▸ WHAT YOU HAVE TO DO:
Search the records for "cuire" and copy each line that holds it.

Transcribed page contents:
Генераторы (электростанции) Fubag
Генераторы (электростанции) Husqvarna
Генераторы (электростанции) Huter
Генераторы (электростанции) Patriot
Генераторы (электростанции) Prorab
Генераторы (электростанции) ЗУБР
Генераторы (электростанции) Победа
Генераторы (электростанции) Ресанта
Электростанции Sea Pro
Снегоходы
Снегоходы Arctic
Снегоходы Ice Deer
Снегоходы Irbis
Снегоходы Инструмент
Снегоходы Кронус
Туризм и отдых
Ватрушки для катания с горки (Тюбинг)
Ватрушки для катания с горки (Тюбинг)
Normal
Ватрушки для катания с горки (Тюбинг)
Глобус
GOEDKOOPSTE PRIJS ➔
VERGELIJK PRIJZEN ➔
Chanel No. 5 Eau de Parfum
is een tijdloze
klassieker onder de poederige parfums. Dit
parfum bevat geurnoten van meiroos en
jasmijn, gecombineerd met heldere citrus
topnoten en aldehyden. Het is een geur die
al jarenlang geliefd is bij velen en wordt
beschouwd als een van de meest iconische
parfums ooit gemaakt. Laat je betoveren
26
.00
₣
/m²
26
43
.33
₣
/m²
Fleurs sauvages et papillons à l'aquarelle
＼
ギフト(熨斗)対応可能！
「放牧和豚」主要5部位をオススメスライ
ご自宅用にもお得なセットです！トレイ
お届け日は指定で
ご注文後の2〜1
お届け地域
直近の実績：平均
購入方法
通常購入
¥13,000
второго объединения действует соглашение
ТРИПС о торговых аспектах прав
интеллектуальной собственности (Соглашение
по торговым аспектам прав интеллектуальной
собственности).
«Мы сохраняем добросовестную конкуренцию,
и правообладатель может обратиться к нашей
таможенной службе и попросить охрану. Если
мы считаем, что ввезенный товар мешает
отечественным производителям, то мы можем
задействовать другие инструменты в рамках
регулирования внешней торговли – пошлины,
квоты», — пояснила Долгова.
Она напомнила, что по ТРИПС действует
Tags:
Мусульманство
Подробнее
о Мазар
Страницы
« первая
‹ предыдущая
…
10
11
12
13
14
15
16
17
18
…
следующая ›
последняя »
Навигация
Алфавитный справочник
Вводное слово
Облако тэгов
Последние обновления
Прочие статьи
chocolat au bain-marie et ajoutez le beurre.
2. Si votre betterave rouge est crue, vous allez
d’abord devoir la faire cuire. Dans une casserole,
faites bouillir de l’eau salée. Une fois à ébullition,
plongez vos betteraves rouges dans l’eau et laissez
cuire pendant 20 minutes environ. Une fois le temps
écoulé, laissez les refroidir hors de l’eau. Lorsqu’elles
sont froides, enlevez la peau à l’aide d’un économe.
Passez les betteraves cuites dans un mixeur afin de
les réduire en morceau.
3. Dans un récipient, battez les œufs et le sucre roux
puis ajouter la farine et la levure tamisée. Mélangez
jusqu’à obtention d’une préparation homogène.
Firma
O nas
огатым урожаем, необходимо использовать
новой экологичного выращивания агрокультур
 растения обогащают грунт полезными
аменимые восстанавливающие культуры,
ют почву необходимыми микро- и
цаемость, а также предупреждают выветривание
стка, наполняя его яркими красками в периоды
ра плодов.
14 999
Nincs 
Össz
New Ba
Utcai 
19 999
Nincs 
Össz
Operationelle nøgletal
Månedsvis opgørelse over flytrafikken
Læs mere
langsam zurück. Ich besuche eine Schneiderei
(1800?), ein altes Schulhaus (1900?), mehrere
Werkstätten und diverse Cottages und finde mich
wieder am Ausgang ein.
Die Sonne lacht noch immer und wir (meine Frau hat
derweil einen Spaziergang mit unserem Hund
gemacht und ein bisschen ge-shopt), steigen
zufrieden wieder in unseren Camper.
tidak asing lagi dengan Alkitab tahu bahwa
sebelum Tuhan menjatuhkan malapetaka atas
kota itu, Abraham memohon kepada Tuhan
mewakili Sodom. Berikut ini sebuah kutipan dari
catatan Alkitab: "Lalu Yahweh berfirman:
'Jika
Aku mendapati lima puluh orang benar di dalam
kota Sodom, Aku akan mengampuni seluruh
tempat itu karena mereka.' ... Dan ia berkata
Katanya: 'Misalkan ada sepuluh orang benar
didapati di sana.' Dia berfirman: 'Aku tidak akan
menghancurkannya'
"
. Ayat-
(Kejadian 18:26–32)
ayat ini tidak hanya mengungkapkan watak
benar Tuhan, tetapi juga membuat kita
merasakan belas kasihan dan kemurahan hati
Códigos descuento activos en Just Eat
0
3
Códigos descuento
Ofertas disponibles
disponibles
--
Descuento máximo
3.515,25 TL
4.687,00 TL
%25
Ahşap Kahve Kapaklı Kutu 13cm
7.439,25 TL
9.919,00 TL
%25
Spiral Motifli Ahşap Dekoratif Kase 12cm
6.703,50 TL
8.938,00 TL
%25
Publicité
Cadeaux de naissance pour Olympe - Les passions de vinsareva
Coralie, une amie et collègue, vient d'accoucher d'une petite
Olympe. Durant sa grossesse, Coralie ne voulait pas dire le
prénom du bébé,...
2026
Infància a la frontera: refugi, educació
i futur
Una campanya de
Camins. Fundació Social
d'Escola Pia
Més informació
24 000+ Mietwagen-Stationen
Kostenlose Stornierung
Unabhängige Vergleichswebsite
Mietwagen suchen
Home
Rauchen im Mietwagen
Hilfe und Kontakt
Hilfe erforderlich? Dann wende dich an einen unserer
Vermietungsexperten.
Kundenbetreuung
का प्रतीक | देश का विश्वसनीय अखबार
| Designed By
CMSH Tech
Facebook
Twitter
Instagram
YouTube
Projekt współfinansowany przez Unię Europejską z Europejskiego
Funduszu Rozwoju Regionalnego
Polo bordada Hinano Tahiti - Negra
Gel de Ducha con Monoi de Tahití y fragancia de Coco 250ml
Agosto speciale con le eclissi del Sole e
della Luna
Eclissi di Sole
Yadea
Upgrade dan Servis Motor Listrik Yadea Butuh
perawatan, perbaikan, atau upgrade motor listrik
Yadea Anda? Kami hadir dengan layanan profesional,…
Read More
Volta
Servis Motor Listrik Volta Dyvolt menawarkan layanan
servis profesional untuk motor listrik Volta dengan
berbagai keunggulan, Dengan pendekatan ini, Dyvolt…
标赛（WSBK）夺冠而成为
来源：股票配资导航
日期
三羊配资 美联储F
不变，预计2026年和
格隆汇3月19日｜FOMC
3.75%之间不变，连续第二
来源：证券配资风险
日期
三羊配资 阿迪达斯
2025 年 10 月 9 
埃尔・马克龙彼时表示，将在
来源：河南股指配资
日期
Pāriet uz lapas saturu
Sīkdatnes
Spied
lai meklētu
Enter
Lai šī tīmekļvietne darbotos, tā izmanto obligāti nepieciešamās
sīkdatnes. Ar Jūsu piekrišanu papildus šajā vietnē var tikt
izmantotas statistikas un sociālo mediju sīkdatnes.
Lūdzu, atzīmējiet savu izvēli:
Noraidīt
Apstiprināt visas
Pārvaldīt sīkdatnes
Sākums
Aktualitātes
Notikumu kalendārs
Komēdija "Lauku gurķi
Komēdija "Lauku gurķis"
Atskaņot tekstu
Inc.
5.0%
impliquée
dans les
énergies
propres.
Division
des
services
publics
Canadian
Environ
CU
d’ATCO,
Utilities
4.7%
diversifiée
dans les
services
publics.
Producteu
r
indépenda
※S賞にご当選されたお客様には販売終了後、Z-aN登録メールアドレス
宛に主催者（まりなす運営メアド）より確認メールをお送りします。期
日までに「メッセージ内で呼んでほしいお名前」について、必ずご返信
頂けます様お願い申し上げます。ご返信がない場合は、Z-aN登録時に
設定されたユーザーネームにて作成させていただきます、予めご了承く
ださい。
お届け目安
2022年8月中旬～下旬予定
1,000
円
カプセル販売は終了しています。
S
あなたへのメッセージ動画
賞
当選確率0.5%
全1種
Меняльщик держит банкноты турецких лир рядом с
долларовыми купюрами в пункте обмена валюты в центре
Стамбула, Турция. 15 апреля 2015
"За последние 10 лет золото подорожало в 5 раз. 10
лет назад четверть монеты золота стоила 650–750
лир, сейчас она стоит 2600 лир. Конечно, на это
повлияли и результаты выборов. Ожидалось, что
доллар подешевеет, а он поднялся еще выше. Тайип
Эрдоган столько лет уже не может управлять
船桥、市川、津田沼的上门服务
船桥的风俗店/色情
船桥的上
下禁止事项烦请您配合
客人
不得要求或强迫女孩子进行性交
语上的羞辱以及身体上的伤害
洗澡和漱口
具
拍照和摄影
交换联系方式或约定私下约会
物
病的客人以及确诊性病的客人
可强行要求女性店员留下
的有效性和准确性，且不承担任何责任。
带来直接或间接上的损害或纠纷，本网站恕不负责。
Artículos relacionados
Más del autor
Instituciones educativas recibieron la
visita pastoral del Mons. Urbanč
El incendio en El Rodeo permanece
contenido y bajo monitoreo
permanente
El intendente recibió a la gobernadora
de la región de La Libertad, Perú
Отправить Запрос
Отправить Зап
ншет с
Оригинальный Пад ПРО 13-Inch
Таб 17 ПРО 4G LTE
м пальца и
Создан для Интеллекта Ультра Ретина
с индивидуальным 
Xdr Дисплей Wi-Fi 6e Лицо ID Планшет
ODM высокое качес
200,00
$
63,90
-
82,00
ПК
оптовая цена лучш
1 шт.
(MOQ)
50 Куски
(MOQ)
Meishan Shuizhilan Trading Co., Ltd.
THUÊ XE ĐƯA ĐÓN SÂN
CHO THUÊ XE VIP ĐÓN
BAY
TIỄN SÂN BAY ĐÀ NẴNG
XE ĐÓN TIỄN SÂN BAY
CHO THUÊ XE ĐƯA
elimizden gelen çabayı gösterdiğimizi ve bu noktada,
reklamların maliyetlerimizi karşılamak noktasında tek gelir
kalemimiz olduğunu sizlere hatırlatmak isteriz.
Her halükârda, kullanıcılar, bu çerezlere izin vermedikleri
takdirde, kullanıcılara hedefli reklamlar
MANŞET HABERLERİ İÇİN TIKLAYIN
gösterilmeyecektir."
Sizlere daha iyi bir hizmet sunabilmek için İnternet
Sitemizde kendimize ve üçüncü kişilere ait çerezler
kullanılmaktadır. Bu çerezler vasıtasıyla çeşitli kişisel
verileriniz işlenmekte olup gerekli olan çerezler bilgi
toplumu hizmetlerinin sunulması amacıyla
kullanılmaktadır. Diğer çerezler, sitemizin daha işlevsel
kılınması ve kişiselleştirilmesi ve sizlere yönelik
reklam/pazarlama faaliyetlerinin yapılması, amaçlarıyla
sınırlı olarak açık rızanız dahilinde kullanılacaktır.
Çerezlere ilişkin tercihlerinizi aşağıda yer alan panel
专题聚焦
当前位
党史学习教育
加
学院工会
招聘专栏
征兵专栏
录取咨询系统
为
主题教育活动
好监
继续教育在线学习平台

▸ ANSWER BELOW:
d’abord devoir la faire cuire. Dans une casserole,
cuire pendant 20 minutes environ. Une fois le temps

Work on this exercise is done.